As Hillary Clinton’s resume, devoid of any demonstrable achievements, depends on her marriage to a former president, so does Chelsea Clinton’s resume depend on the fame of the parents. That didn’t stop the university from paying her $65,000 for her appearance on Feb. 24, 2014.
According to the Washington Post, Chelsea Clinton’s image-makers made sure to edit marketing materials for the Clintons’ visit and also edit the introductory remarks of a high school student. Clinton’s handlers even supervised how much time she spent on campus.

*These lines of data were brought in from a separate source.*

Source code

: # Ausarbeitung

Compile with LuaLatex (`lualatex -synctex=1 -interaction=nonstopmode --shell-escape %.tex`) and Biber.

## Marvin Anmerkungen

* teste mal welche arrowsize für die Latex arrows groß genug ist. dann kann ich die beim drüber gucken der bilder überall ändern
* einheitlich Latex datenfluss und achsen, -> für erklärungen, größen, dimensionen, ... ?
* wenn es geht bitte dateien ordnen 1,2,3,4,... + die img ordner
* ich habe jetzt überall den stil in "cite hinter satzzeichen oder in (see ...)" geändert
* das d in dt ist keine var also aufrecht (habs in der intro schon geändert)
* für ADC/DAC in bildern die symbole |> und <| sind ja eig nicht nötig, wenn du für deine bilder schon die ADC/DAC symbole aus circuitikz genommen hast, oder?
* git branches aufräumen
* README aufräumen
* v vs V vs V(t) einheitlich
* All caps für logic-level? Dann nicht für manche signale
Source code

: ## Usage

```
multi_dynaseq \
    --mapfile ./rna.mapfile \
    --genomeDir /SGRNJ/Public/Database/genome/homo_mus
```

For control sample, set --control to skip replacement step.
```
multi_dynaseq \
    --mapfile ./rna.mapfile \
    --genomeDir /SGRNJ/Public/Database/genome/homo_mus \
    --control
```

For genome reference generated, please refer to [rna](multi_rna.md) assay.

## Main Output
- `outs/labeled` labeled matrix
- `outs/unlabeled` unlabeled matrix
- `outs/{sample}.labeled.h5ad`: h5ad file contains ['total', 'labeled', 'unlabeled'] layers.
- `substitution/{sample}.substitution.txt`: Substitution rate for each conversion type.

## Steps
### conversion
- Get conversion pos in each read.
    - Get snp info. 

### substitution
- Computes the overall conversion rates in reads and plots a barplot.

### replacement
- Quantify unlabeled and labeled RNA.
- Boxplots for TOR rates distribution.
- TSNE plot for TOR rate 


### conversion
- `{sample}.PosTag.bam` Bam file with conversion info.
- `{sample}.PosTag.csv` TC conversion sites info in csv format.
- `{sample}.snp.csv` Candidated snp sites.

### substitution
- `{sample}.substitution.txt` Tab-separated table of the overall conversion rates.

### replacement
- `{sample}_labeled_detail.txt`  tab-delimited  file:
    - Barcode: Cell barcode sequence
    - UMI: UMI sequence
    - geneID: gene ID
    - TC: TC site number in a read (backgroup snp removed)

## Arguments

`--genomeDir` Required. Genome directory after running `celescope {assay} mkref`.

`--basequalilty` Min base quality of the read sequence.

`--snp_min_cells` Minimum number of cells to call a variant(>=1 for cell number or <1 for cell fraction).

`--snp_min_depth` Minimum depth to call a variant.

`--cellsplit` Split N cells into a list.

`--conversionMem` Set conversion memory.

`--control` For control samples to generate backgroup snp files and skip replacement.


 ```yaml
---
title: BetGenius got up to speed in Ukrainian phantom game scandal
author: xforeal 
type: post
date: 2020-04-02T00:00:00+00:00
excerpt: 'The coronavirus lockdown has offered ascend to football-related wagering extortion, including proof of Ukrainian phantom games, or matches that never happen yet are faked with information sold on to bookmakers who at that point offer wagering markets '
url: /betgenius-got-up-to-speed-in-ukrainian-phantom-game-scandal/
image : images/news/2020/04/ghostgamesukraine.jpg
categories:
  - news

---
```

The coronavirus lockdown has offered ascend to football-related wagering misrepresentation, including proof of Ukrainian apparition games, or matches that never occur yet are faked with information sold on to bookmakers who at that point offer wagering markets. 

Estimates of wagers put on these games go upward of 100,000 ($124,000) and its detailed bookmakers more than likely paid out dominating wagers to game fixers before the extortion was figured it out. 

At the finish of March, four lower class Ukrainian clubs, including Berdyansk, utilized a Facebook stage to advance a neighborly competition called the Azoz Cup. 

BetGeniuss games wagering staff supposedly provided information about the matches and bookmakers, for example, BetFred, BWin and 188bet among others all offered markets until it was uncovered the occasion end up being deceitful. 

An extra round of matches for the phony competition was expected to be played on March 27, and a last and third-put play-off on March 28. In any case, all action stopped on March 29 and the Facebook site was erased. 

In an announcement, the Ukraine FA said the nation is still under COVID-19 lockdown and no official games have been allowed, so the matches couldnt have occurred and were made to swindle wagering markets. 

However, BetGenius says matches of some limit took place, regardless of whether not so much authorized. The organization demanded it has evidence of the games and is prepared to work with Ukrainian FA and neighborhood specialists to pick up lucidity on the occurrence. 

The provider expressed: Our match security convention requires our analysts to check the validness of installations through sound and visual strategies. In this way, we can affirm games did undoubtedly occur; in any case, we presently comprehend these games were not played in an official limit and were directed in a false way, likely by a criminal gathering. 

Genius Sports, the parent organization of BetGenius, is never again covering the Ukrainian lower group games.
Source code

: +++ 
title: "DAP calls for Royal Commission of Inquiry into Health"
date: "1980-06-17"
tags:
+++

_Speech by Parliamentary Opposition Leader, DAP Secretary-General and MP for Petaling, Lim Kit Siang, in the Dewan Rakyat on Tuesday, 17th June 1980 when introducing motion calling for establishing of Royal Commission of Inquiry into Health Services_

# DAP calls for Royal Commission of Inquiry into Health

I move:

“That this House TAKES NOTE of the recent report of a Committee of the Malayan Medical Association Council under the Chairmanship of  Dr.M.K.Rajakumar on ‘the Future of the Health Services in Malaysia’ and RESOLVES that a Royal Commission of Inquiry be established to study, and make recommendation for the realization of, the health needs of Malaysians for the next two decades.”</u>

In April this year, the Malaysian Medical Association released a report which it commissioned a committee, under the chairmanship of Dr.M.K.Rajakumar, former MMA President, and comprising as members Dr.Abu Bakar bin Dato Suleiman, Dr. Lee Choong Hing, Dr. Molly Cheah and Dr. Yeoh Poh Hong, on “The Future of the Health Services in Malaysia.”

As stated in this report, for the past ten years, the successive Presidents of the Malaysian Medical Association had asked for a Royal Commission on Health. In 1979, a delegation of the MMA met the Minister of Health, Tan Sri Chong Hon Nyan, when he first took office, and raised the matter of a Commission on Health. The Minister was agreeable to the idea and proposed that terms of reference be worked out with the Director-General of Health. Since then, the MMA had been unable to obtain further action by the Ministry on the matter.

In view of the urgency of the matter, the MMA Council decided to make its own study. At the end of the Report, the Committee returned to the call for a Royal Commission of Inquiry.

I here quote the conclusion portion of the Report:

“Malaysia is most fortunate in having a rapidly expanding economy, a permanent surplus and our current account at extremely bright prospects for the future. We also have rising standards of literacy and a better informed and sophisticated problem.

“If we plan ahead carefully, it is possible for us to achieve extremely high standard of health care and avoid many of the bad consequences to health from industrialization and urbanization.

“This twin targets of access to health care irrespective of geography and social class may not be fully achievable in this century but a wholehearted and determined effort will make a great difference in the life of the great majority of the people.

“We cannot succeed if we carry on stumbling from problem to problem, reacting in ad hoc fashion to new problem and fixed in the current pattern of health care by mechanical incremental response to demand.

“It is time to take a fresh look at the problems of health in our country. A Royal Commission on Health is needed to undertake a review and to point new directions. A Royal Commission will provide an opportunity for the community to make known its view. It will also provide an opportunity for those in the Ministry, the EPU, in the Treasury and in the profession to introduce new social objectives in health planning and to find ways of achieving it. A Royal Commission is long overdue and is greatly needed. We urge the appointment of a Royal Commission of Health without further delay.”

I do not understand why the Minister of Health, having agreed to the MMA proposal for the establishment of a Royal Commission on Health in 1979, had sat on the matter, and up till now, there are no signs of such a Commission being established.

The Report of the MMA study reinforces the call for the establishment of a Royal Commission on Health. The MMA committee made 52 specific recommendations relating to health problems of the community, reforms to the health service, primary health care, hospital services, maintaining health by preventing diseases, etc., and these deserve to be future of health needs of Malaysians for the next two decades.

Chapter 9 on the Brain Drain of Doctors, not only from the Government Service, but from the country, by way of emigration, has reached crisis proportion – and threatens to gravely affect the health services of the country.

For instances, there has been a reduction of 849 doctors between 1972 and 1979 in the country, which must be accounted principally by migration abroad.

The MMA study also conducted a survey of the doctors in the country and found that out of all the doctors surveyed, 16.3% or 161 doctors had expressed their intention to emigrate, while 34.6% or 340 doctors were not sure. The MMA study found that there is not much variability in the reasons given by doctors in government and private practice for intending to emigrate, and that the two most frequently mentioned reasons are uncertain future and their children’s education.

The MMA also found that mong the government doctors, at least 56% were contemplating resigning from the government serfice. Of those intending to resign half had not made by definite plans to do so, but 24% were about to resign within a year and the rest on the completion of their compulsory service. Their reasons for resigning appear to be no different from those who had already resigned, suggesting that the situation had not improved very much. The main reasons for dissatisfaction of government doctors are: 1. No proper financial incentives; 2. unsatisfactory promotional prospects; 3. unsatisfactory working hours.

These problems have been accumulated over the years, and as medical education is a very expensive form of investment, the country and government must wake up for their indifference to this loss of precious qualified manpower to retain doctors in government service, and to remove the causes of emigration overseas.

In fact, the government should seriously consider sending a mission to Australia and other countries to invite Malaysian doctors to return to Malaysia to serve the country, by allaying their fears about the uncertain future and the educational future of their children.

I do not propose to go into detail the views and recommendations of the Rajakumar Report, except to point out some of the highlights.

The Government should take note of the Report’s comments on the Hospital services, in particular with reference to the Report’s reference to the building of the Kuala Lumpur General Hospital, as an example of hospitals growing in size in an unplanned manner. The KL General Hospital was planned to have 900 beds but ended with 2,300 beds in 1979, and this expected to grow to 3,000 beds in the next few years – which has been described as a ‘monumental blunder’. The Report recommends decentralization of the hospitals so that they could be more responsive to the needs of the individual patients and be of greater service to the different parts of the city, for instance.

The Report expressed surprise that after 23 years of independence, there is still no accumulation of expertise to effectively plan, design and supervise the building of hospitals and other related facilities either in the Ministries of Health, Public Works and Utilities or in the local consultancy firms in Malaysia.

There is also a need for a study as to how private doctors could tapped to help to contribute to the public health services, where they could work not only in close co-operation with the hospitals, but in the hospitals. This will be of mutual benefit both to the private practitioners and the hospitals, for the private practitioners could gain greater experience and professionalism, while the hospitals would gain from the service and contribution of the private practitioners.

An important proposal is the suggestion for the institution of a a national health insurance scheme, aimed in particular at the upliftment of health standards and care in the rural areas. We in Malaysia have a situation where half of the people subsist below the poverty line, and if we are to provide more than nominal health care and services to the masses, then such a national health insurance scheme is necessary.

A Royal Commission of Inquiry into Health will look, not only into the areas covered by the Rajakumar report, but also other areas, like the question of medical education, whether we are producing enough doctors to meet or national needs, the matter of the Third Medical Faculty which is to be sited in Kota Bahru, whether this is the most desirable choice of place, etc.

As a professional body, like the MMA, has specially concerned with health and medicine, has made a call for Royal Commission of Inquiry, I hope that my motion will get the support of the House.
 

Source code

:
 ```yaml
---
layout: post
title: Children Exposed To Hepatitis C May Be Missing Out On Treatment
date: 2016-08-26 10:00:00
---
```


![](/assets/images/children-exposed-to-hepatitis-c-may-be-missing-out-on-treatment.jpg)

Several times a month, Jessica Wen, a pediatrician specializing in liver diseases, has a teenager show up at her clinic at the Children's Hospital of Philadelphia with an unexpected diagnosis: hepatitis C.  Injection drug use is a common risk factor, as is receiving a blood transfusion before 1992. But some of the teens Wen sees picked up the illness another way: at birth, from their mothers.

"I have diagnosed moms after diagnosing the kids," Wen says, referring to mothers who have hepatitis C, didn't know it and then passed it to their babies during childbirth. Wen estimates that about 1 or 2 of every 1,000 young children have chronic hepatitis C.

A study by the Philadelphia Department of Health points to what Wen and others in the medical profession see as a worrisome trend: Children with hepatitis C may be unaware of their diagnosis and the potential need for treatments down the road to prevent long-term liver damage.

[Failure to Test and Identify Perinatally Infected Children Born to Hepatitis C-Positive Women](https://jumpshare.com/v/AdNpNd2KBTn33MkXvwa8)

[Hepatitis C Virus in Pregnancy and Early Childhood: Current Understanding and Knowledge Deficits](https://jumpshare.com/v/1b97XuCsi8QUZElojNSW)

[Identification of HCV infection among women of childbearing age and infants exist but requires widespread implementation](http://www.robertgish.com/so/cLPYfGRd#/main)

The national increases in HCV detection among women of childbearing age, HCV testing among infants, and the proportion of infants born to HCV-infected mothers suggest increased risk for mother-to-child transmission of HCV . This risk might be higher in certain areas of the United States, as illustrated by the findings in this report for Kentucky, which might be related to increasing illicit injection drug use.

Clinton’s schedule for the $65,000 fee included a 10-minute speech, a 20-minute Q and A, and a 30-minute session posing for pictures. Her spokesman, Kamyl Bazbaz, claimed that the fee was given to the Bill, Hillary and Chelsea Clinton Foundation. He added, “Chelsea is grateful to have the opportunity to speak at events like this while also supporting the work of the Clinton Foundation.”
The Post reported that in the e-mails between Clinton’s representatives at the Harry Walker Agency and the university, there was no mention of giving her fee to charity; the contract itself never mentioned anything like it. The contract did, however, require that the university show a list of attendees, including their occupations, titles and affiliations “for vetting.” The contract also demanded that Clinton have “final approval” of which media outlets could cover the speech.
The luncheon charged attendees $35 per ticket; the 1,100 tickets sold out.
Clinton had a brief career as special correspondent for NBC News, making an annual salary of $600,000, according to Politico. As Katrino Trinko of National Review pointed out in 2013 after noting that Clinton was essentially a career student, “Virtually no one would care whether she ran for office or not if her last name weren’t Clinton.”
Clinton’s nine paid speeches on behalf of the Clinton Foundation have amassed between $370,000 and $800,000 for the organization.
University spokesman John Martellaro said that the fee was paid in two payments to the Walker Agency, but told the Post, “We have no knowledge of how funds were disbursed from that point.”